Tuesday, February 2, 2010
I remember when I watched the pilot for this show. Someone slipped me an early screener. The promos hadn't even started yet. It was before all the hype, before all the buzz. All I knew was that it sounded like a cool concept. A plane crashes on an island and there are survivors. In no way was I prepared for what I watched. It was easily the best pilot episode for any show I had ever seen.
Michael Eisner, then calling the shots for Disney/ABC, famously said about Lost, a show he viciously opposed greenlighting, "Who's going to care? A bunch of people crash land on an island. Then what?" I'll tell you what, Michael: Flashbacks. The risky structure of flashing back to the character's previous lives, while simultaneously making every character on the island the protagonist, just wasn't done. And if you're going to put a show up against the best TV shows of all time, it has to have changed the game somehow. And there's no question that Lost changed the game. I will never forget watching the third episode in the series, Walkabout, in which John Locke's character was higlighted. To me, that's the best hour of television I've ever seen.
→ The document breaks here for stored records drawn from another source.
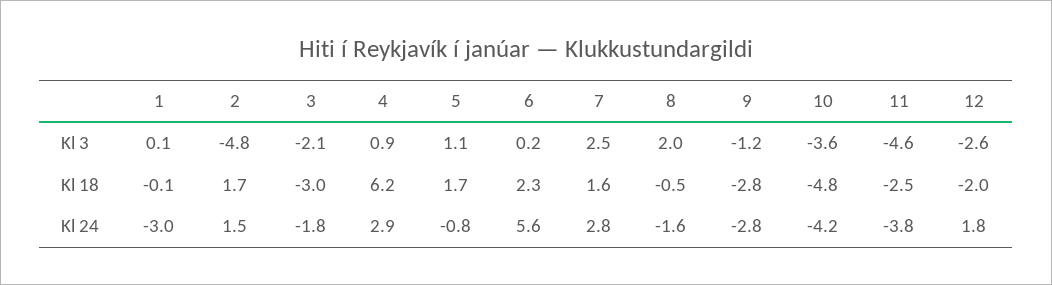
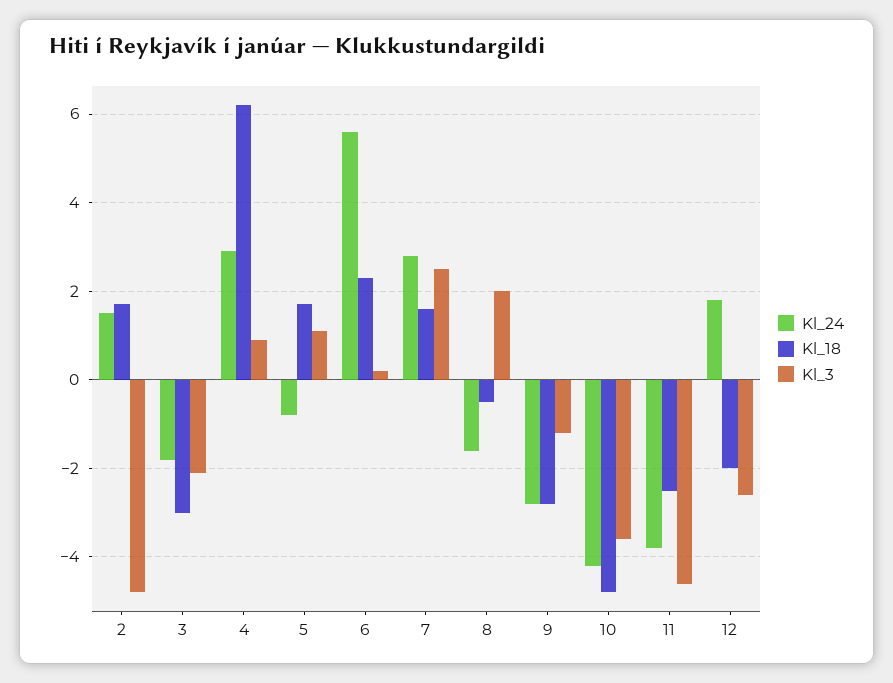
Kl 3, 1: 0.1 -> none
Kl 18, 1: -0.1 -> none
Kl 24, 1: -3 -> none

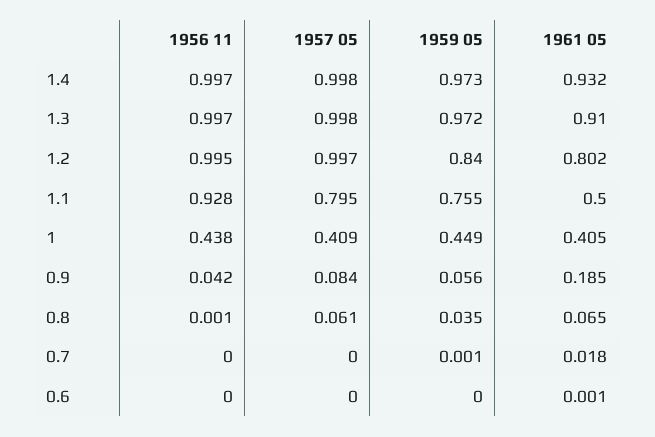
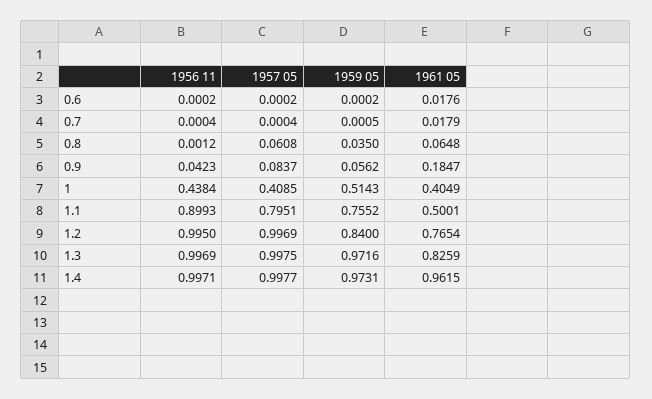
1961 05, 1.4: 0.932 -> 0.9615
1961 05, 1.3: 0.91 -> 0.8259
1961 05, 1.2: 0.802 -> 0.7654
1956 11, 1.1: 0.928 -> 0.8993
1959 05, 1: 0.449 -> 0.5143
1961 05, 0.6: 0.001 -> 0.0176

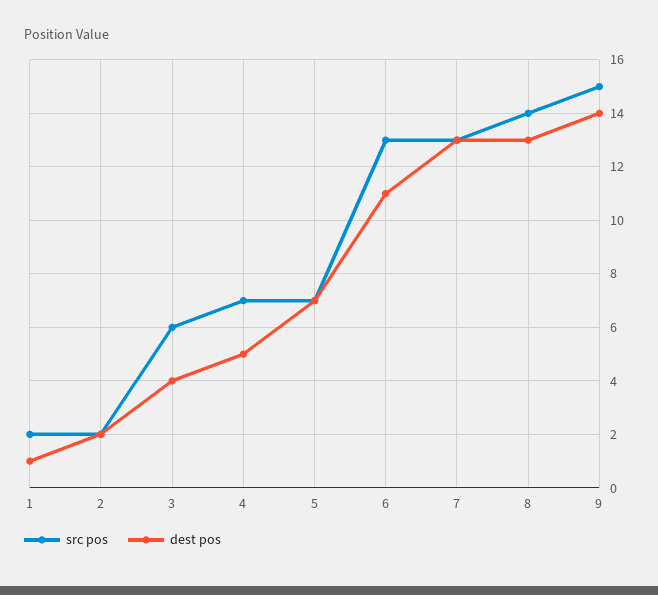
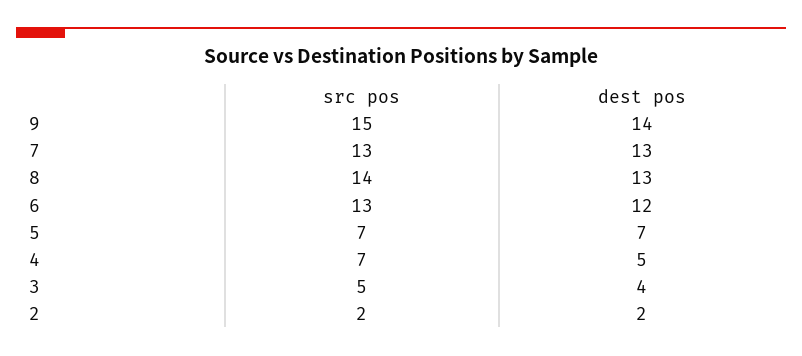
src pos, 1: 2 -> none
dest pos, 1: 1 -> none
src pos, 3: 6 -> 5
dest pos, 6: 11 -> 12

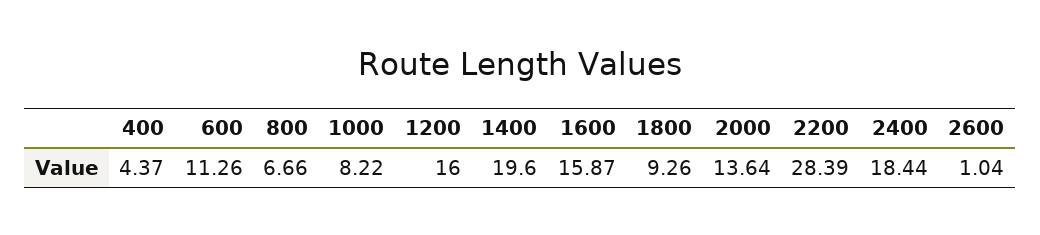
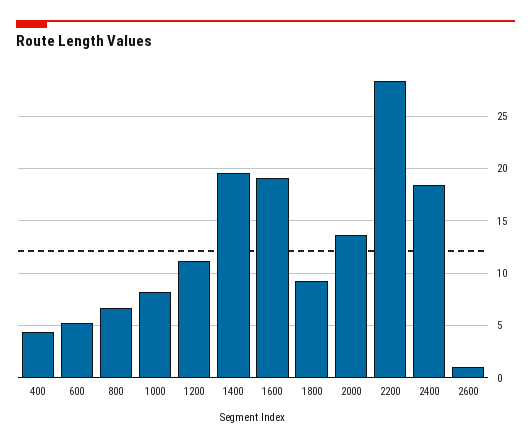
600: 11.26 -> 5
1200: 16 -> 11
1600: 15.87 -> 19

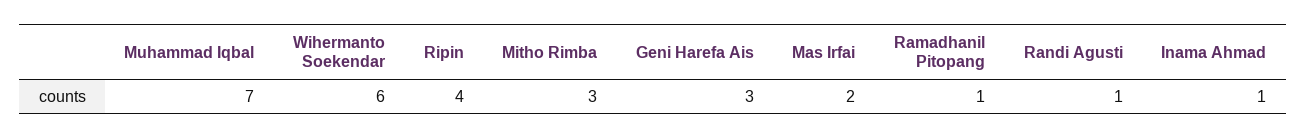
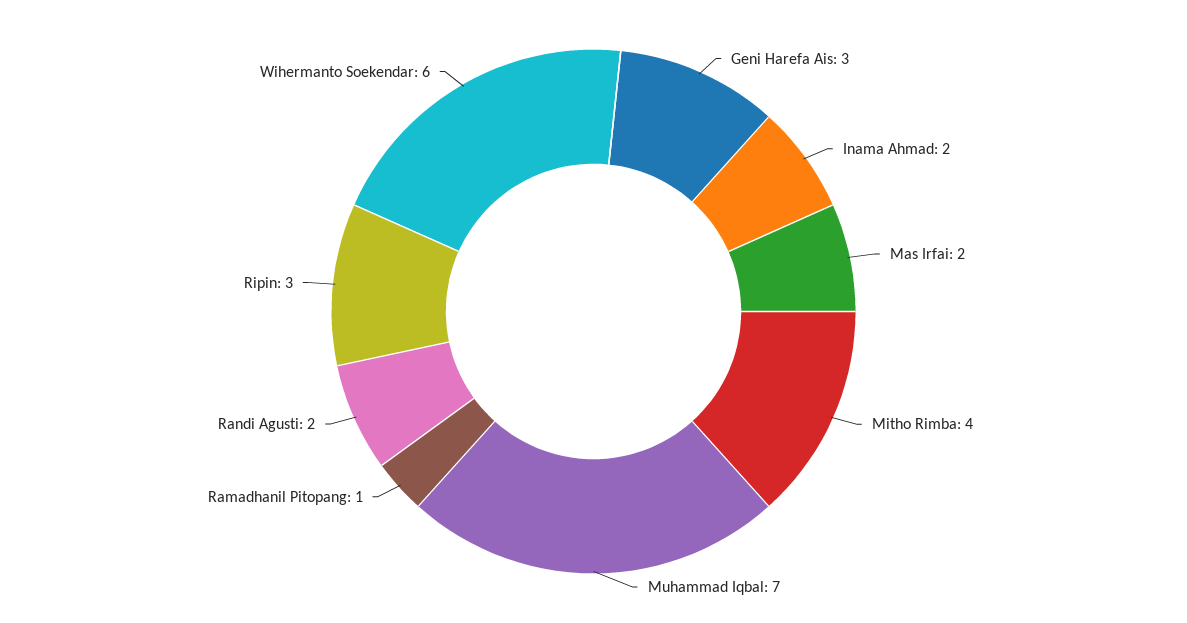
Ripin: 4 -> 3
Mitho Rimba: 3 -> 4
Randi Agusti: 1 -> 2
Inama Ahmad: 1 -> 2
Now I won't pretend like the show didn't get "lost" at times. The third season was...err...umm...interesting? But just when you thought the show didn't have any more rabbits to pull out of its hat, it found its rhthym again and gave us some superb television. I don't know if I'd call Lost the best show ever written. But everything considering, I'd say it's somewhere in the conversation. Here we are on the eve of the final season, so I pose this question to you: Is Lost the best written TV show ever?